Korona Kaczawska – Pogórze Kaczawskie – 27.03.2022r.

Relacje z górskich wypraw i innych wyjazdów oraz imprez forumowiczów. Ten dział jest przeznaczony dla osób, które chcą opisać swoje relacje i/lub pokazać zdjęcia ze spotkań nie będących Klubowym Zjazdem lub Górską Wycieczką Klubową.

Moderatorzy: HalinkaŚ, Moderatorzy

Awatar użytkownika
PiotrekP
Administrator
Administrator
Posty: 8710
Rejestracja: 22 kwietnia 2009, 11:33
Kontakt:

Korona Kaczawska – Pogórze Kaczawskie – 27.03.2022r.

Post autor: PiotrekP » 04 kwietnia 2022, 9:57

Zapraszamy na kolejną wycieczkę po Pogórzu Kaczawskim, w ramach której zdobędziemy 4 wzgórza do korony kaczawskiej. Jedziemy na Pogórze Złotoryjskie. Na pierwszą pętelkę wychodzimy z Wilkowa-Osiedle, dawne Wolfsdorf-Siedlung. Parkujemy samochód na małym, leśnym parkingu, gdzie swój początek ma ścieżka przyrodniczo-kulturowa „Żelazny Krzyż” oznaczona biało-zielonym kwadratem.

Obrazek

Trasa nasza wiedzie leśnymi duktami po zakątkach wilkowskiego lasu, a wyznacza ją 12 tablic z informacjami o tutejszej florze i faunie.

Obrazek

Po kilkunastu minutach przyjemnego marszu osiągamy kulminację. Osobliwością wzniesienia Średnia Góra – 427 m są rumowiska skalne w górnych odcinkach i żelazny krzyż, który zdobi szczyt.

Obrazek

Skryty w lesie wspomniany krzyż owiany był przez długie lata tajemnicą. Historia jego, czyli usytuowanie w tym miejscu miało kilka hipotez. Począwszy od tropów cysterskich, którzy w niedalekim Kondratowie mieli swój klasztor, po przez militarne przeznaczenie budowli. Służyła poniekąd Niemcom w czasie drugiej wojny światowej jako element systemu nadawczo-odbiorczego. Jednak przełom co do pochodzenia krzyża nastąpił w 2007 r. Dzięki ogłoszeniom w niemieckiej prasie odezwała się kobieta, pani Christy Fleischer, która przed wojną mieszkała w Wilkowie. Wyjaśniła, że krzyż postawił między 1931-1936 rokiem hrabia von Lüttichan z Prusic na najwyższym wzniesieniu swojej posiadłości na Chwałę Bożą. Wysokość jego, bez cokołu wynosi 13 m, długość ramion 4,9 m.

Obrazek

Tajemnica wyjaśniła się, a kulminacją tego wydarzenia było wytyczenie wspomnianej ścieżki „Żelazny Krzyż” przez Nadleśnictwo Złotoryja.

ZADANIA DO WYKONANIA:
(a) Odpowiedz krótko na pytania do relacji z wycieczki po Pogórzu Kaczawskim:
(i) Ile tablic wyznacza trasę ścieżki przyrodniczo-kulturowej?
(ii) Jaką wysokość ma Średnia Góra?
(iii) Kto według pani Christy Fleischer postawił żelazny krzyż i w jakich latach?
(b) Dopisz dalszy ciąg relacji z wycieczki po Pogórzu Kaczawskim, zaczynając od miejsca, w którym się kończy.

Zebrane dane
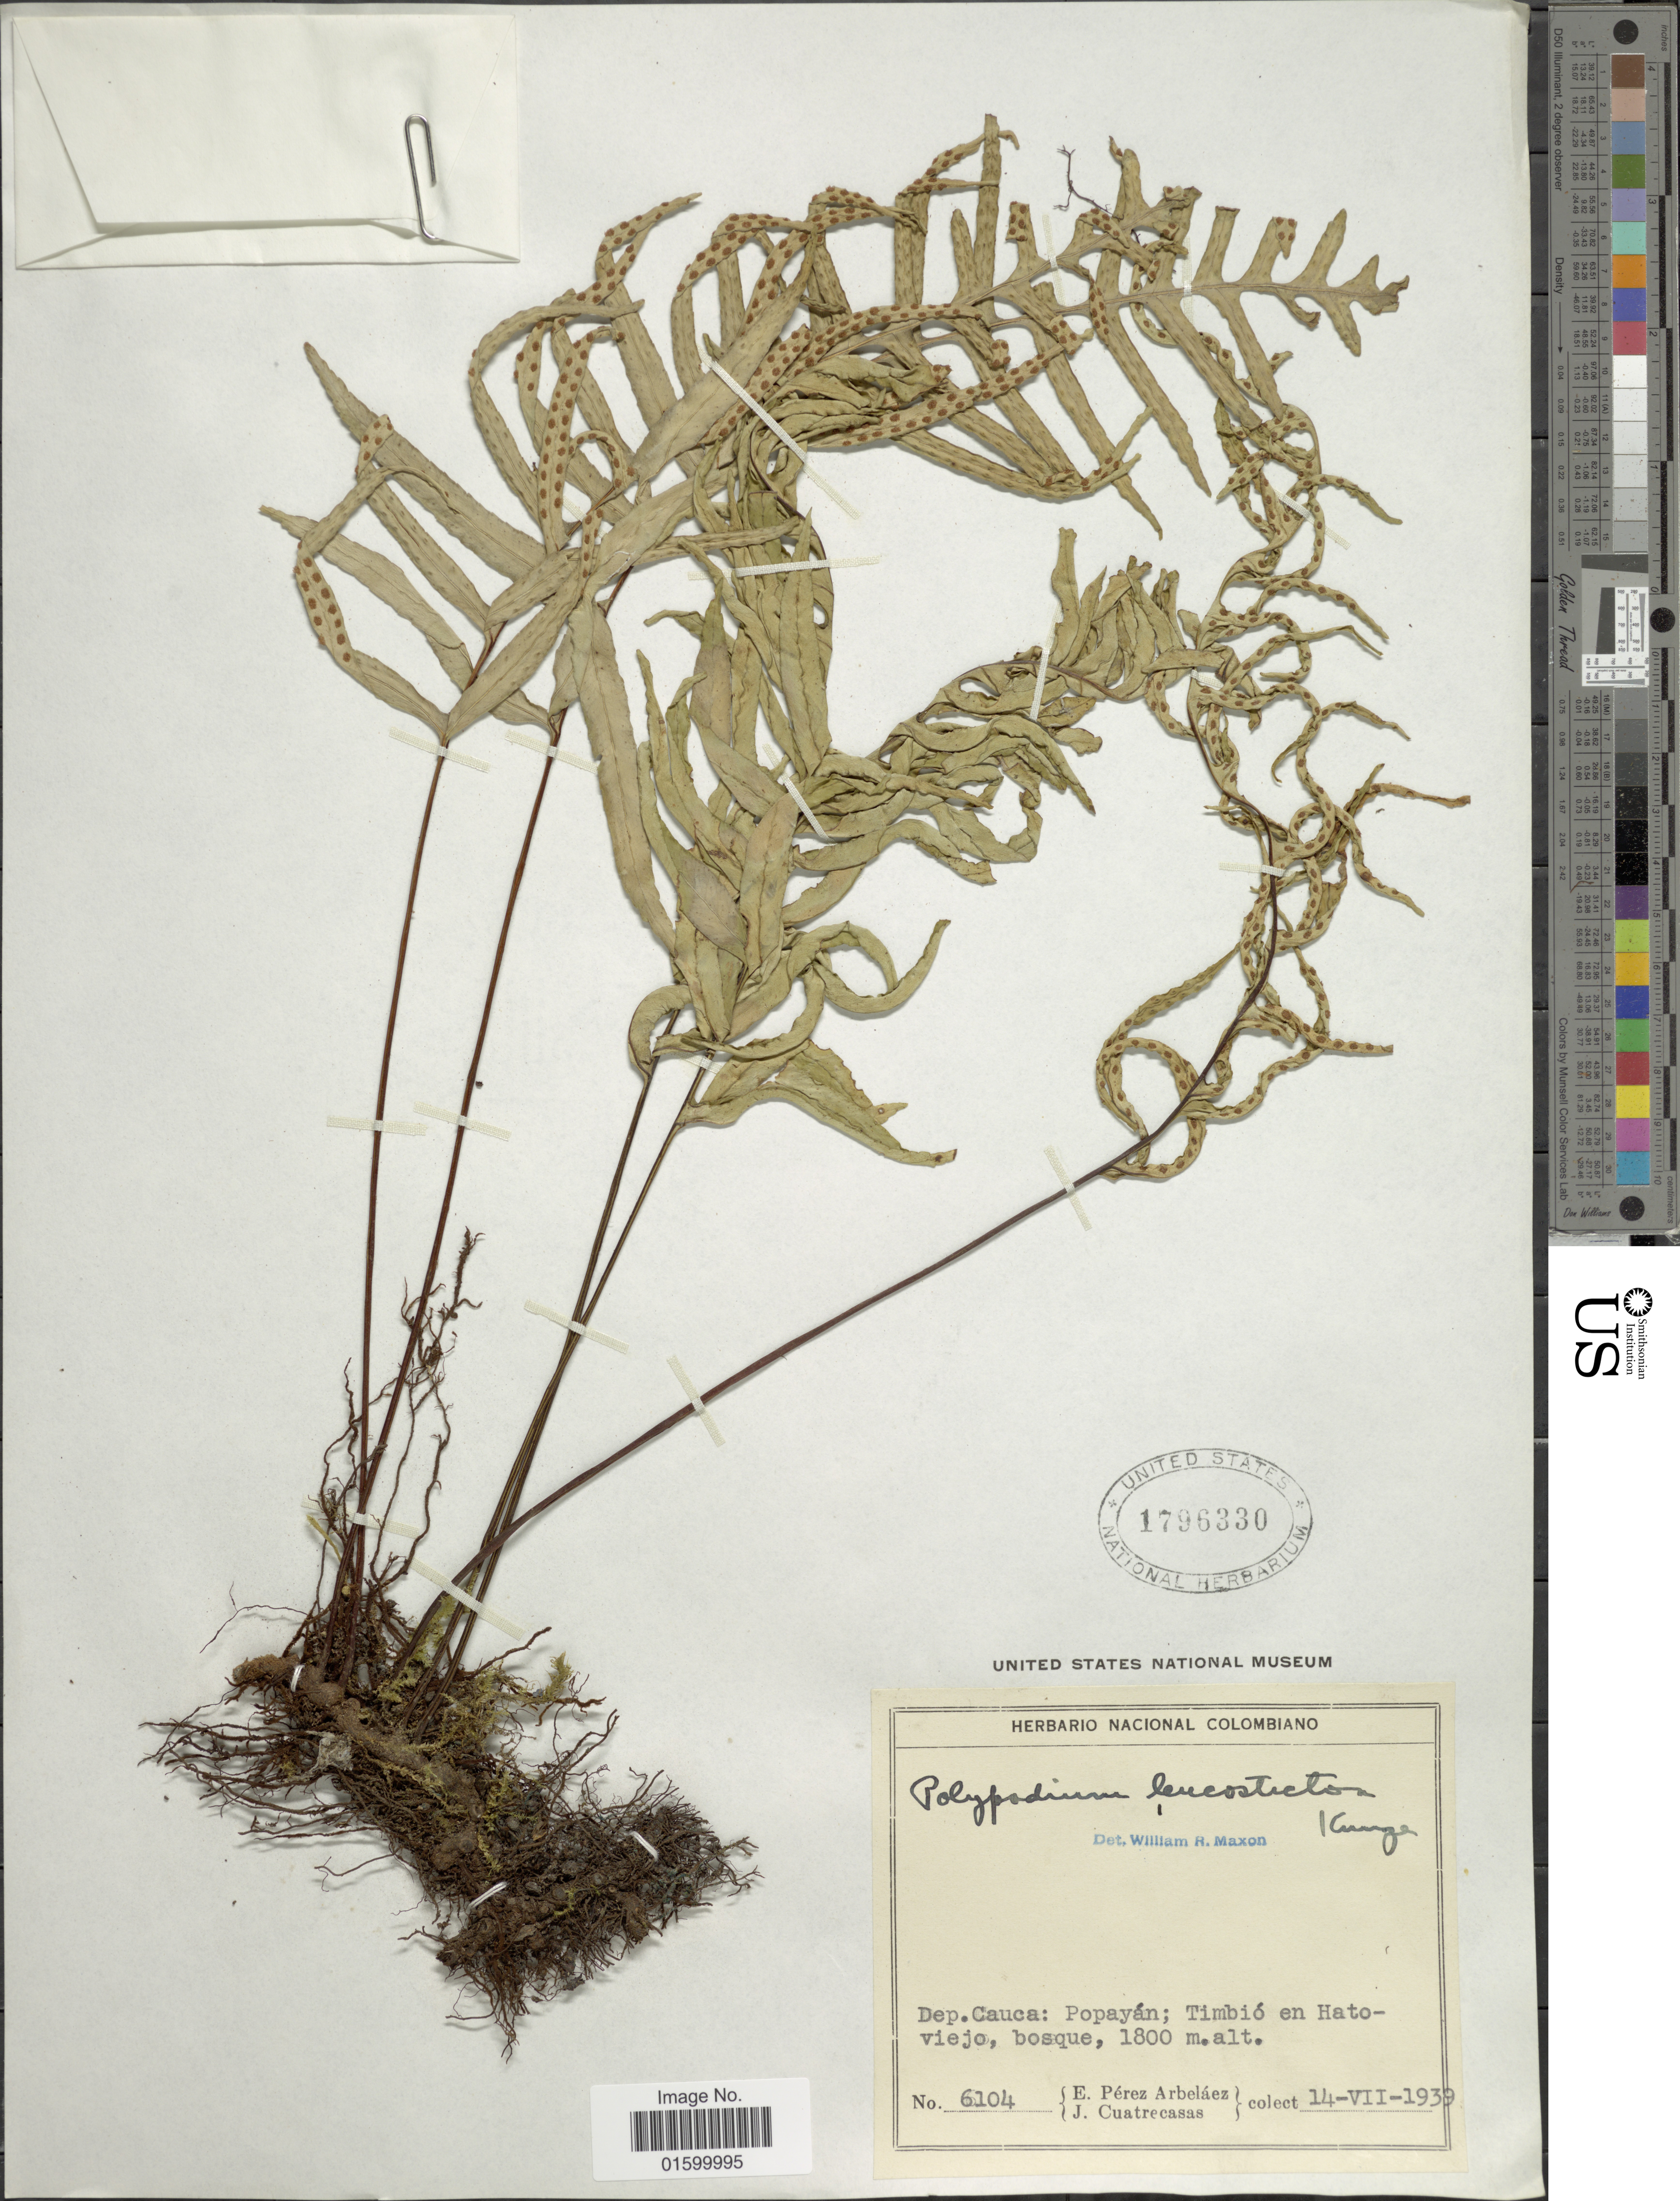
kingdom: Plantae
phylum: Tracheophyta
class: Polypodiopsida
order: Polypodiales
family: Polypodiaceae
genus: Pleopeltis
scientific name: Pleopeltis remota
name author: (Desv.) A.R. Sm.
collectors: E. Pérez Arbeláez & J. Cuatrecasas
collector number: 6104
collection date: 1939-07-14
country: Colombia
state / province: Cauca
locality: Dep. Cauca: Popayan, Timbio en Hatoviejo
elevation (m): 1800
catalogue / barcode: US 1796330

ODPOWIEDZI DO ZADAŃ:
(a)
(i) Trasę wyznacza 12 tablic.
(ii) Średnia Góra ma 427 m.
(iii) Krzyż postawił hrabia von Lüttichan z Prusic między 1931 a 1936 rokiem.

(b)
Obrazek

Zarośnięty szczyt obok wspomnianej budowli zajmuje ławka,

Obrazek

palenisko, tablica informacyjna i żółte oznaczenie z nazwą i wysokością wzgórza. Po zrobieniu kilku zdjęć podążamy dalej za biało-zielonymi znakami obniżając się delikatnie w terenie. Po przejściu kilkudziesięciu metrów, nieopodal piątego przystanku poczuliśmy i zobaczyliśmy dym.

Obrazek

Nie wyglądało to najlepiej. Sucha ściółka jak gąbka chłonęła pozostawiony żar. Pierwszym naszym odruchem było przysypywanie ziemią. Zadzwoniłem też od razu na straż. Dorotka poszła szukać kamieni żeby obłożyć tlące się miejsce i spotkała poszukiwacza skarbów. Pan zajęty swoją pracą stwierdził, że coś tam czuł i widział dym, ale myślał, że ktoś pali ognisko. Zaalarmowany przyszedł nam z pomocą.

Obrazek

Wyposażony m in w łopatę pomógł w zabezpieczeniu miejsca. Była to niezbyt przyjemna sytuacja, która napawała nas niepokojem, susza, tlący się żar, trudno dostępne miejsce i strach, czy strażacy zdążą. Spędziliśmy przy tym zdarzeniu około 40 m i dopiero gdy poszukiwacz zdeklarował się, że poczeka na strażaków my ruszyliśmy w dalszą trasę.

Obrazek

Obrazek

Po wyjściu z lasu dochodzimy do drogi przy, której usytuowany jest 8 przystanek.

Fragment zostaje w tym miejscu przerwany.